In 2009, the top U.S. diplomat in Damascus sharply criticized Syria's alleged delivery of ballistic missiles to Hezbollah.
"Syria's actions have created a situation in which miscalculation or provocative behavior by Hezbollah could prove disastrous for Syria and the broader region," he wrote. Other cables suggest constant juggling by al-Assad as he tries to keep the alliance with Iran intact while not closing the door to negotiations with Israel.
Fawaz Gerges at the London School of Economics says Syria is a critical regional player. "Instability in Syria means there will be instability in Lebanon, which is a divided country along sectarian lines."
Iran, too, would be affected were Assad to go, he said: "Syria is a critical player that supports a non-Arab state. The West has tried to wean Syria off Iran but has failed."
Barak Seener, a research fellow with the Royal United Services Institute in London, agrees that events in Syria could alter the Middle East landscape.
"A liberal democratic Syria would be more susceptible to peace with Israel, irrespective of the status of the Golan Heights," he said. "In light of the opposition that removed Mubarak, it is questionable whether peace can be made with autocratic leaders that can be removed and not with liberal societies."
Seener says the violence so far does not threaten the regime's existence but "will embolden the majority-Sunni population and Kurdish minority, who deeply resent the political dominance of the Alawi minority, to protest." Al-Assad is an Alawite.
But so far, none of Syria's major cities has seen the sort of unrest witnessed in Daraa. Some Syria-watchers say al-Assad may even turn the crisis to his advantage by pushing through reform despite the hardliners and bureaucratic inertia.

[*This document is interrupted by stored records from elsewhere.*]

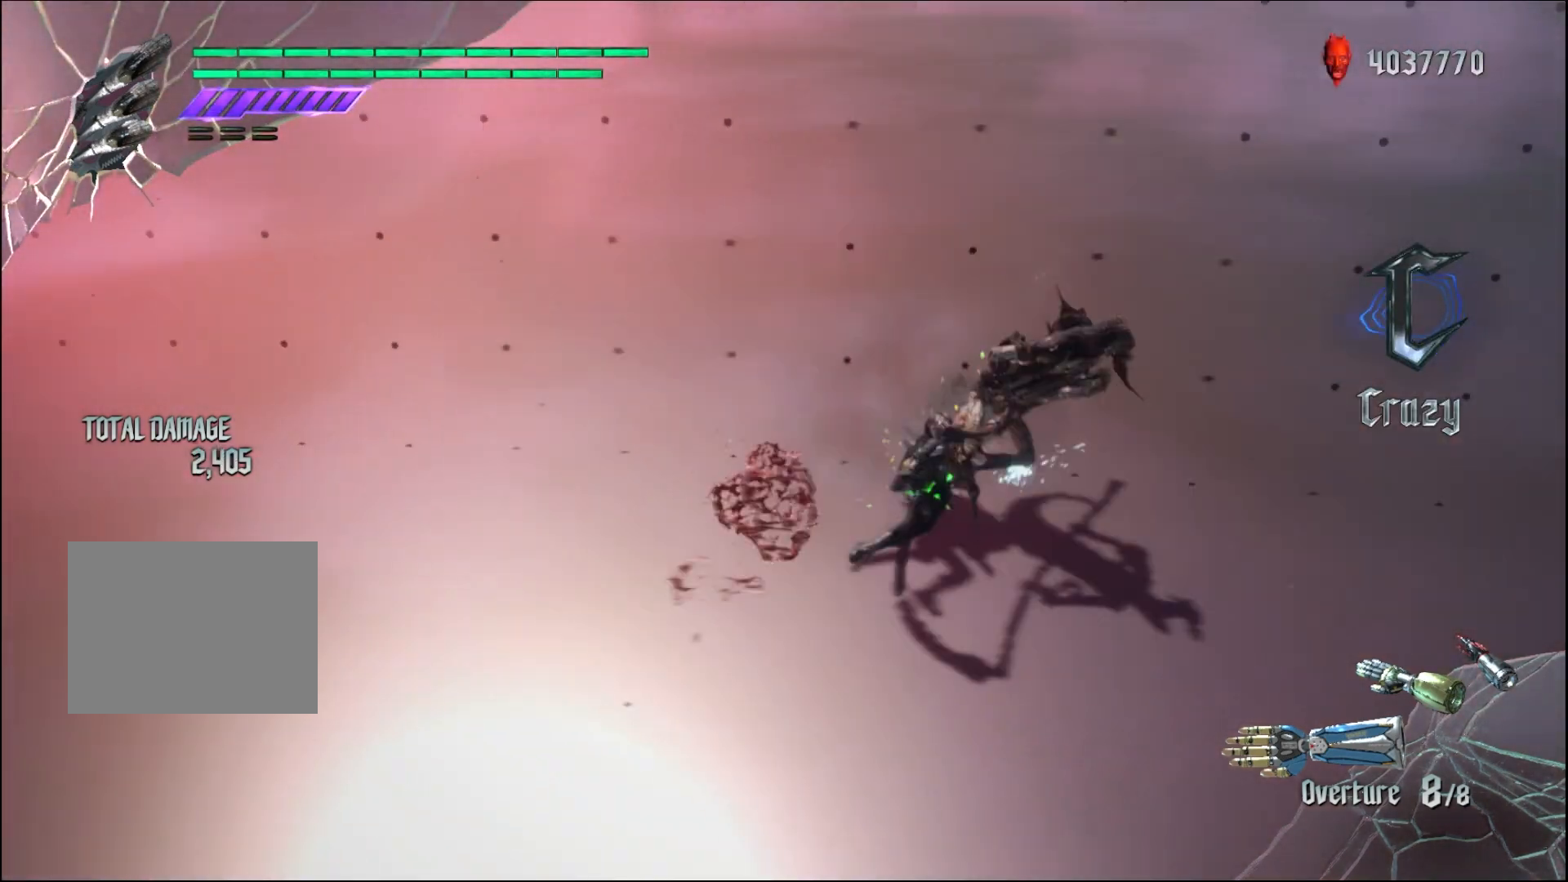
{"buttons": ["B"], "left_stick": "center", "right_stick": "center", "events": [[33, "B", "down"], [100, "B", "up"], [167, "B", "down"], [267, "B", "up"], [333, "B", "down"], [433, "B", "up"], [500, "B", "down"]]}
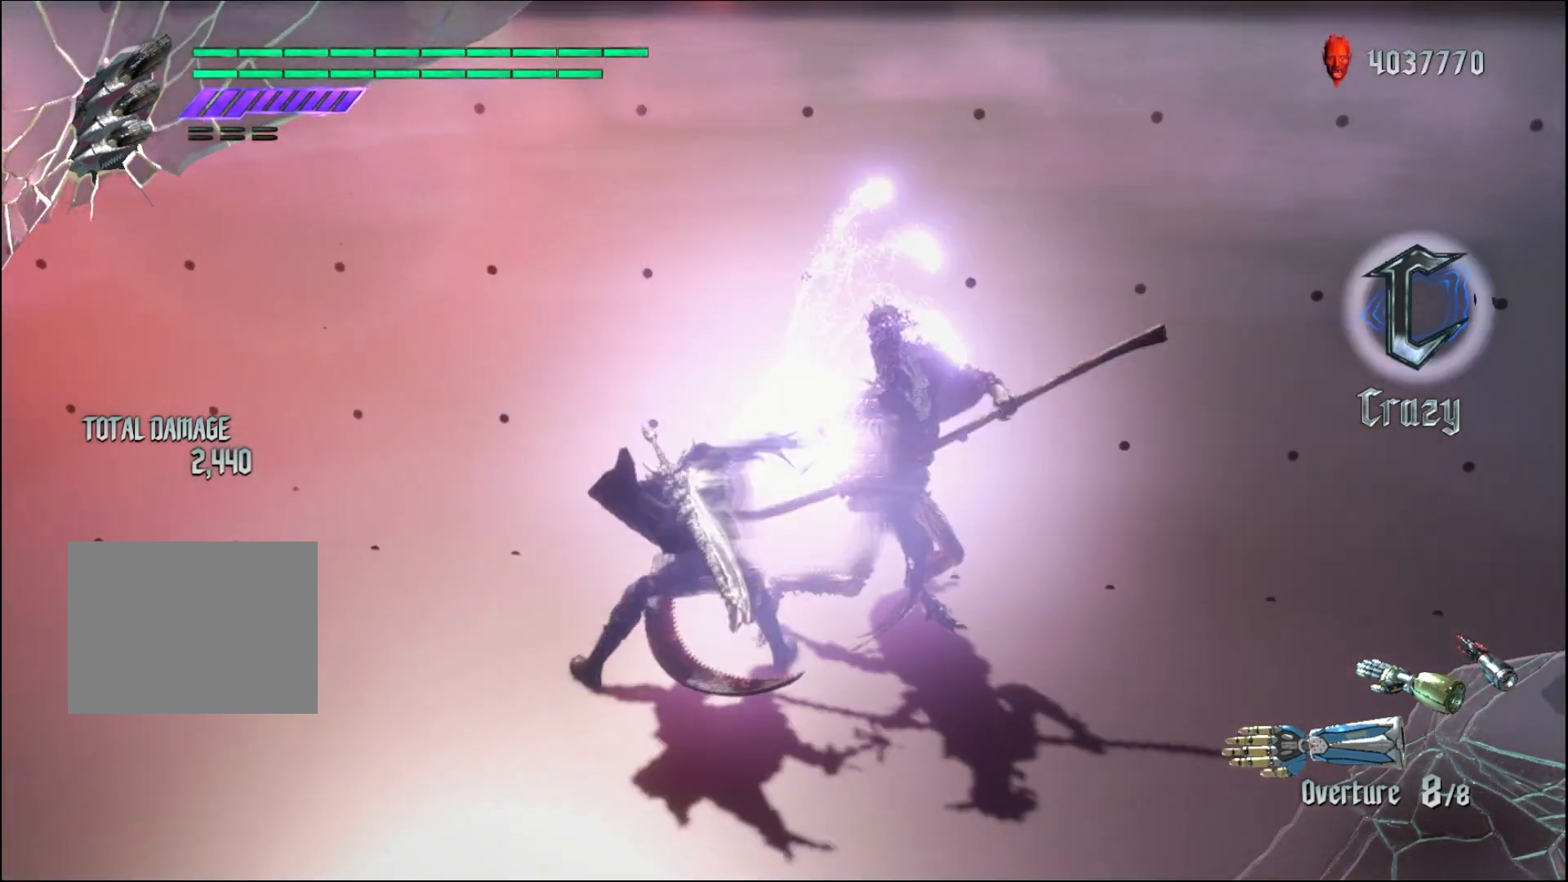
{"buttons": [], "left_stick": "center", "right_stick": "center", "events": [[100, "B", "up"]]}
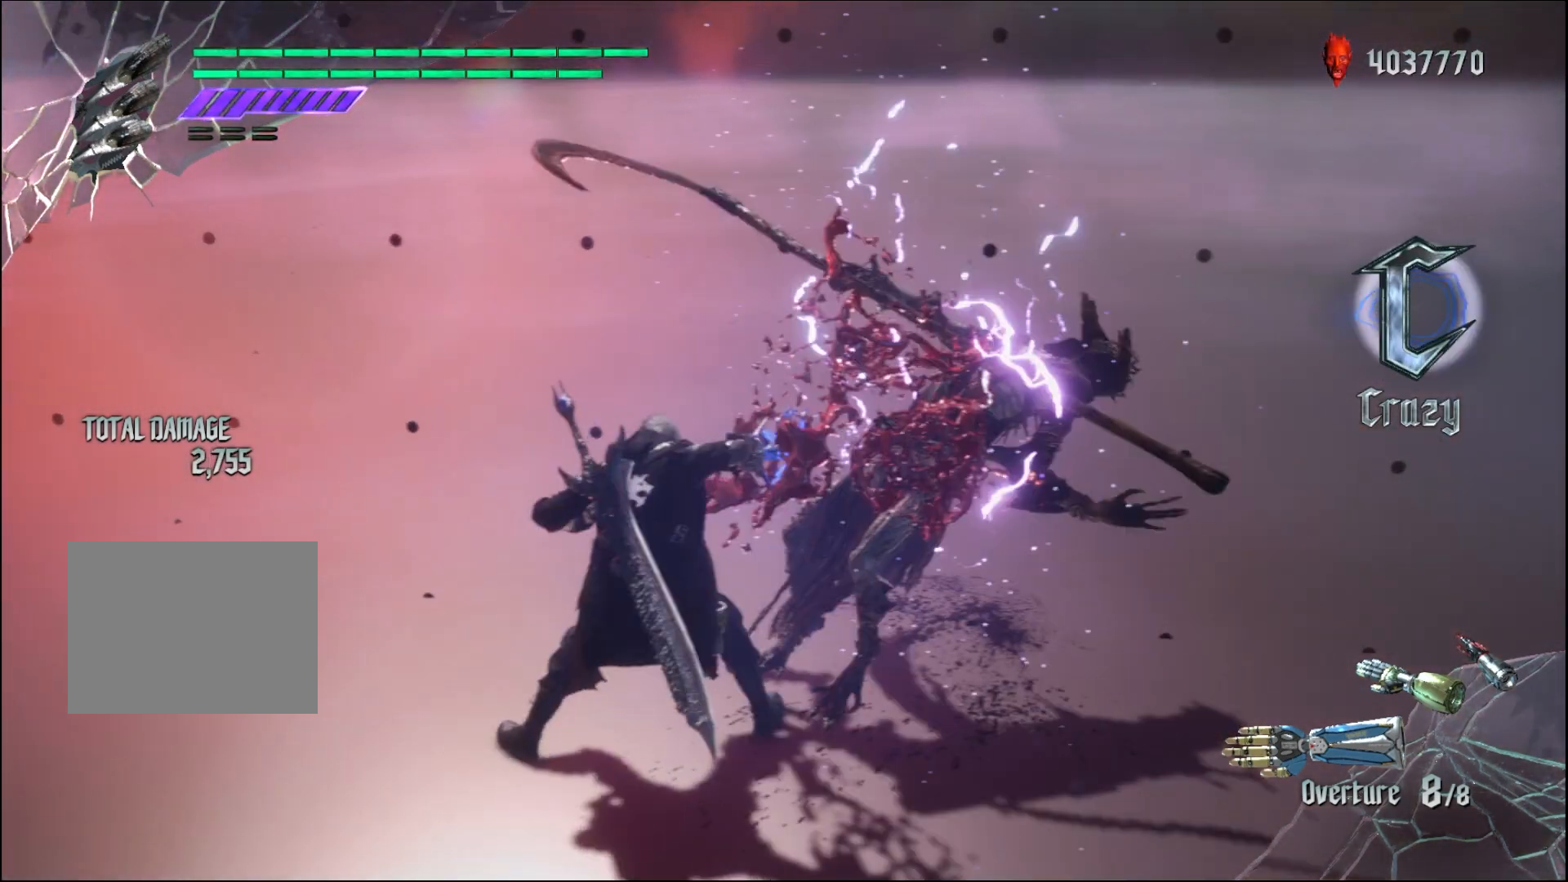
{"buttons": [], "left_stick": "center", "right_stick": "center", "events": []}
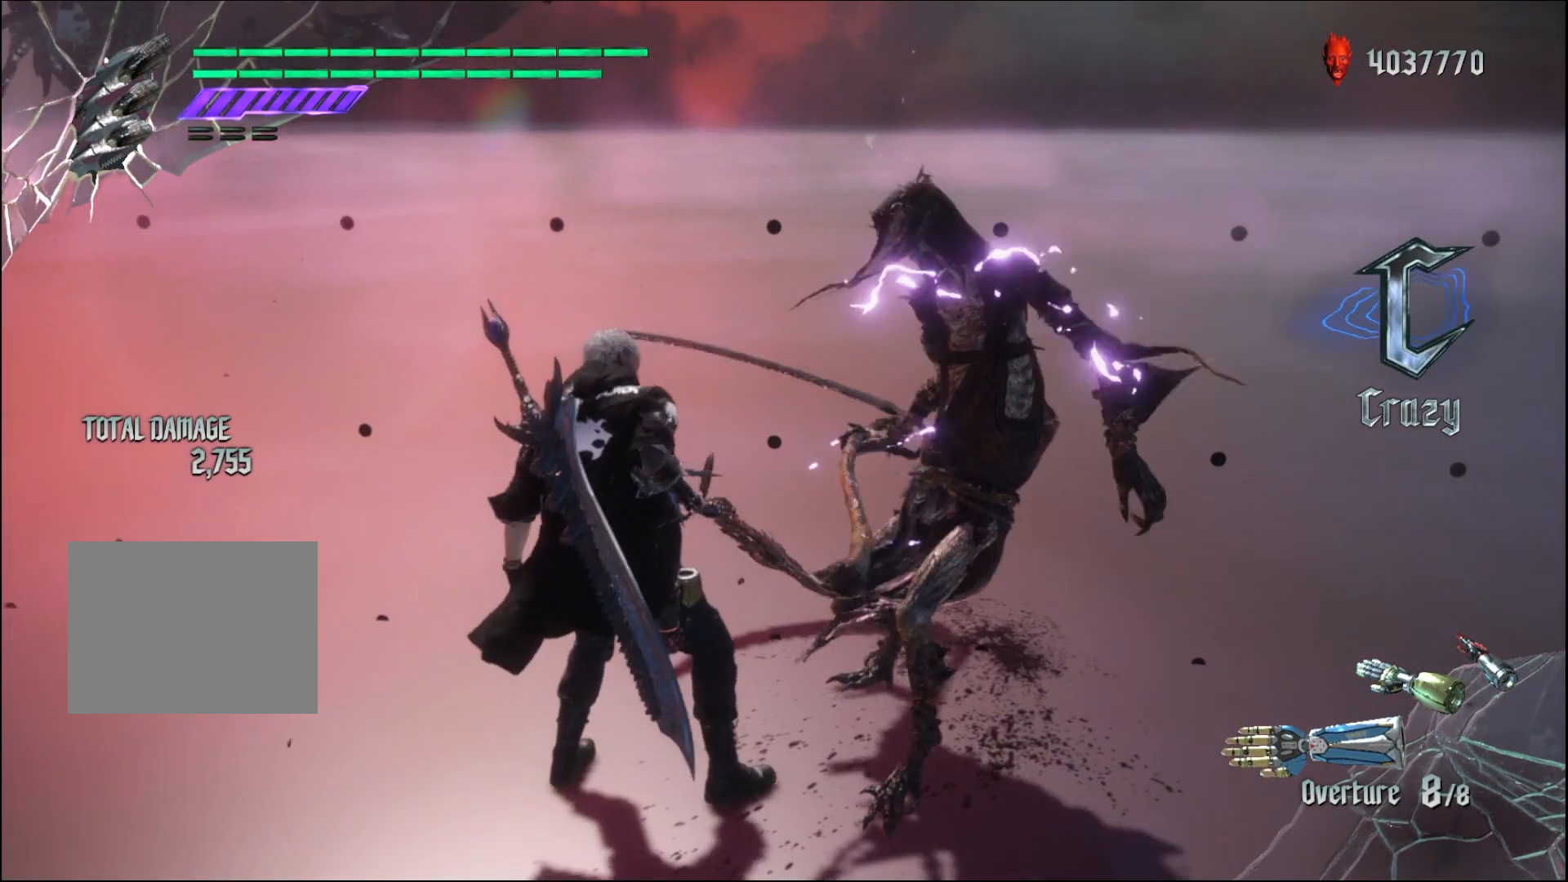
{"buttons": [], "left_stick": "center", "right_stick": "center", "events": []}
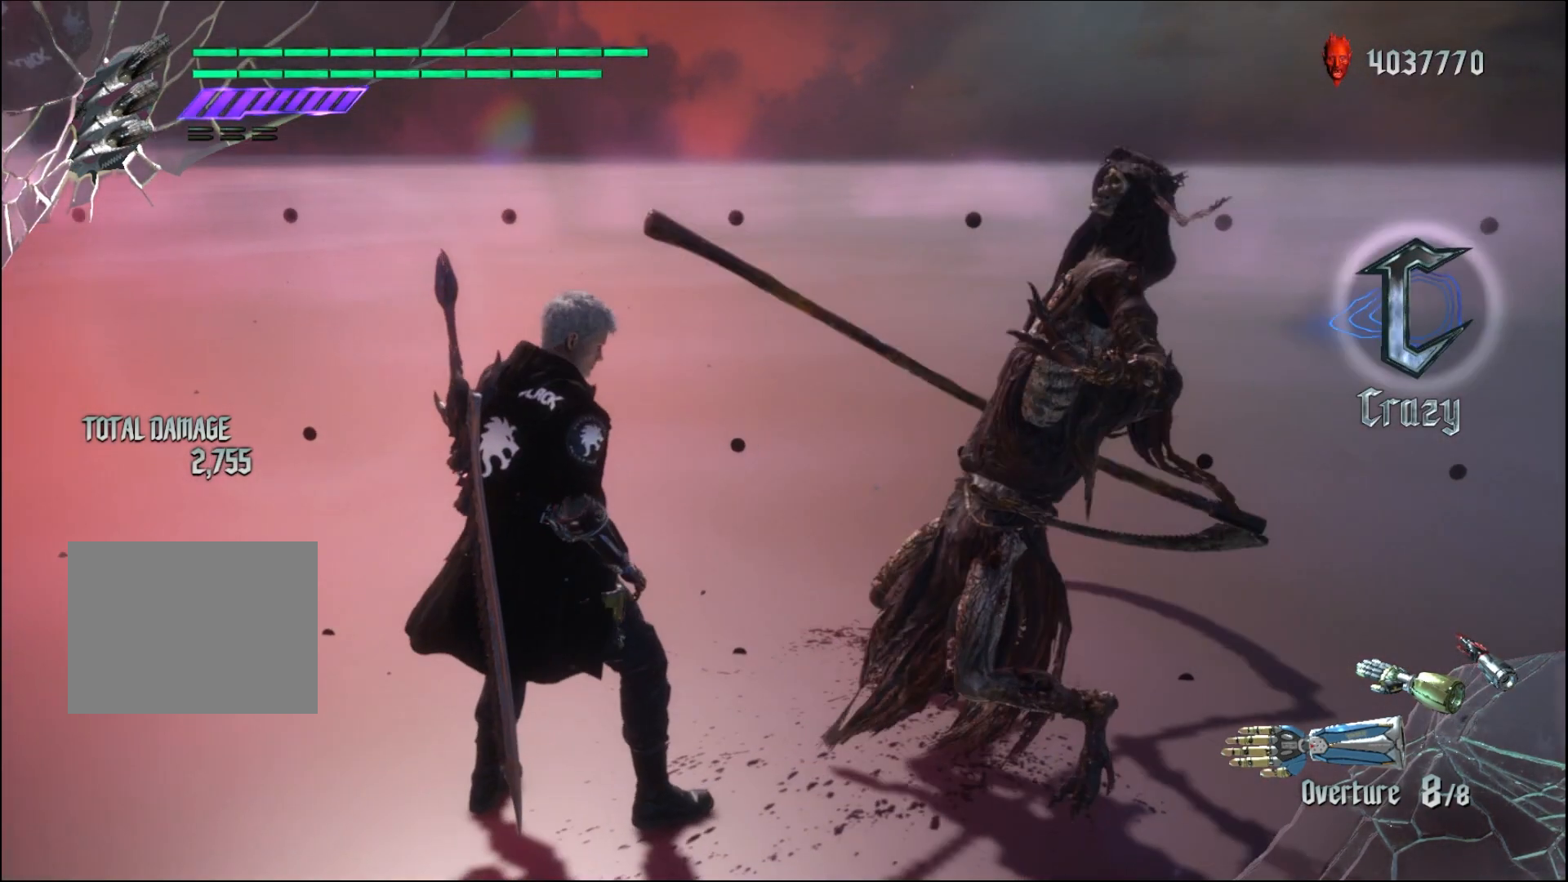
{"buttons": [], "left_stick": "center", "right_stick": "center", "events": []}
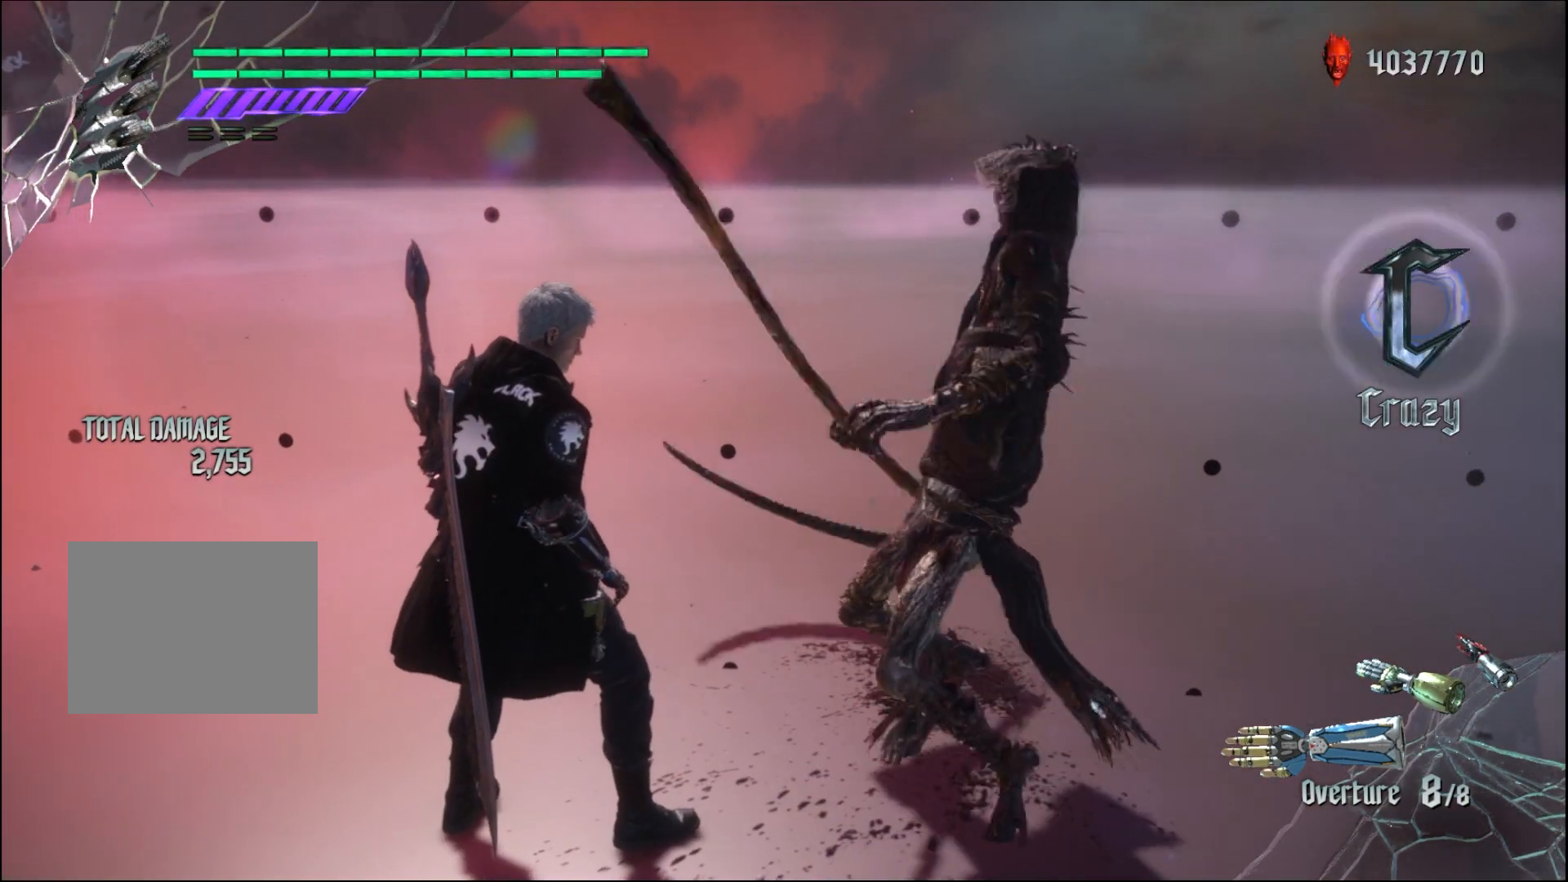
{"buttons": [], "left_stick": "center", "right_stick": "center", "events": []}
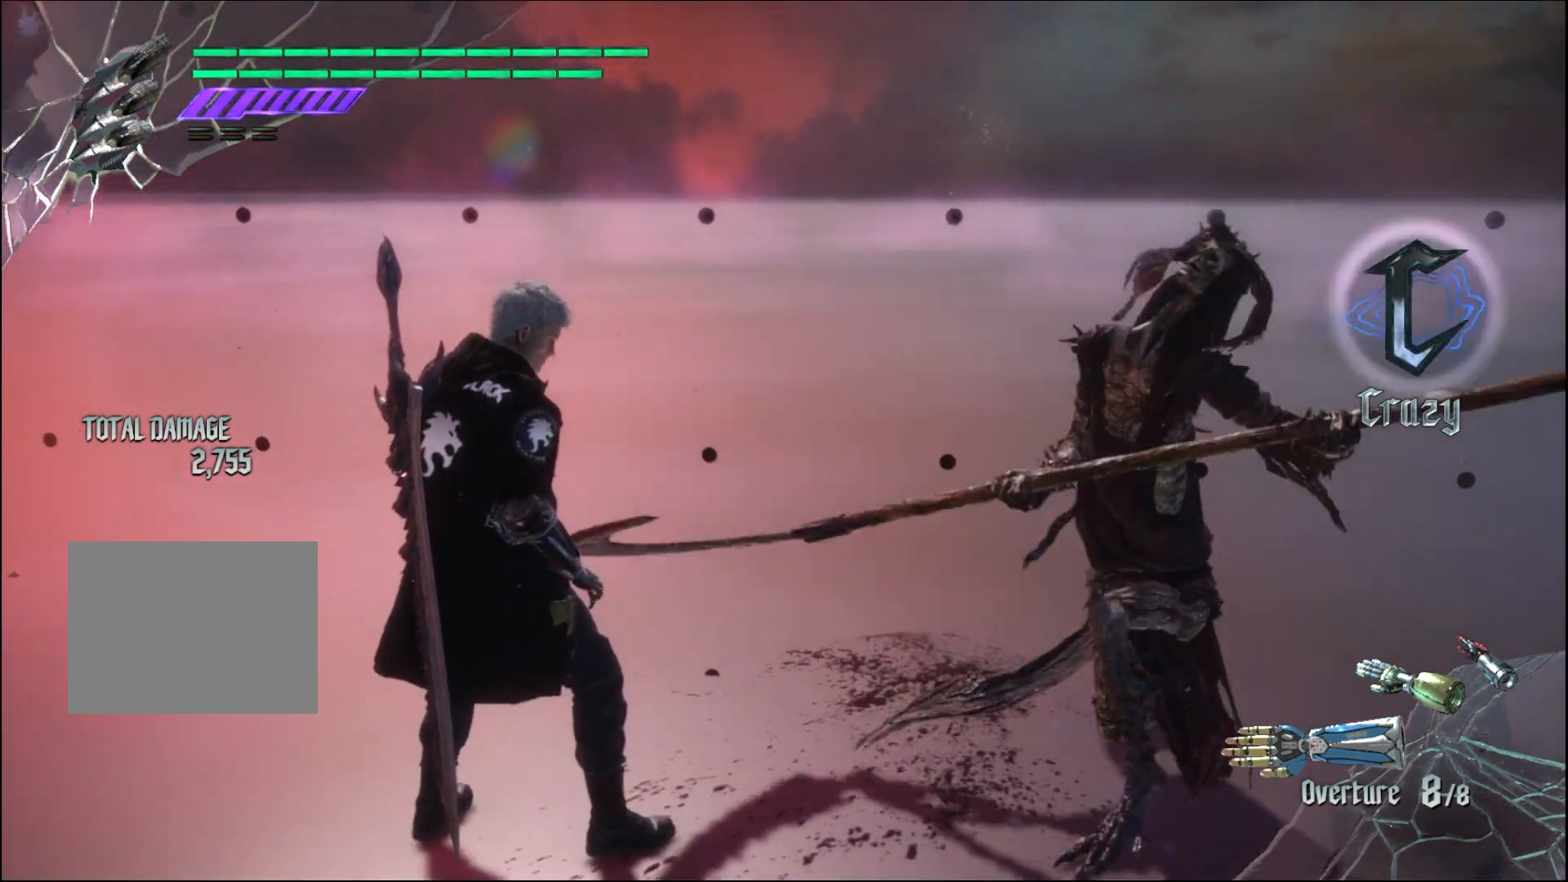
{"buttons": ["Y", "R1"], "left_stick": "up", "right_stick": "center", "events": [[367, "R1", "down"], [367, "Y", "down"], [367, "left_stick", "up"]]}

He may also benefit from a fractured opposition. Syrian analyst Murhaf Jouejati at George Washington University says that civil society has been stifled by decades of emergency rule. "The protesters are not organized. The opposition is fragmented," he said. "Civil society is not developed enough to be a counterweight to the state" even if intellectuals leading the opposition enjoy a certain amount of moral authority.
Other analysts say the sudden announcement of extensive concessions smacks of panic, and that endemic corruption and high unemployment are beyond the government's capacity to fix. In addition, as the International Crisis Group notes, "as a result of events elsewhere in the region, a new awareness and audacity have materialized over the past several weeks in myriad forms of rebelliousness." Fear, if not gone, is no longer so pervasive.
The International Crisis Group says much hinges on al-Assad, who is due to address the nation in the next couple of days. "He alone can prove that change is possible and already in the making, restore some sense of clarity and direction to a bewildered power apparatus and put forward a detailed framework for structural change," it says.
As al-Assad also told the Wall Street Journal in January: "This is the Middle East, where every week you have something new."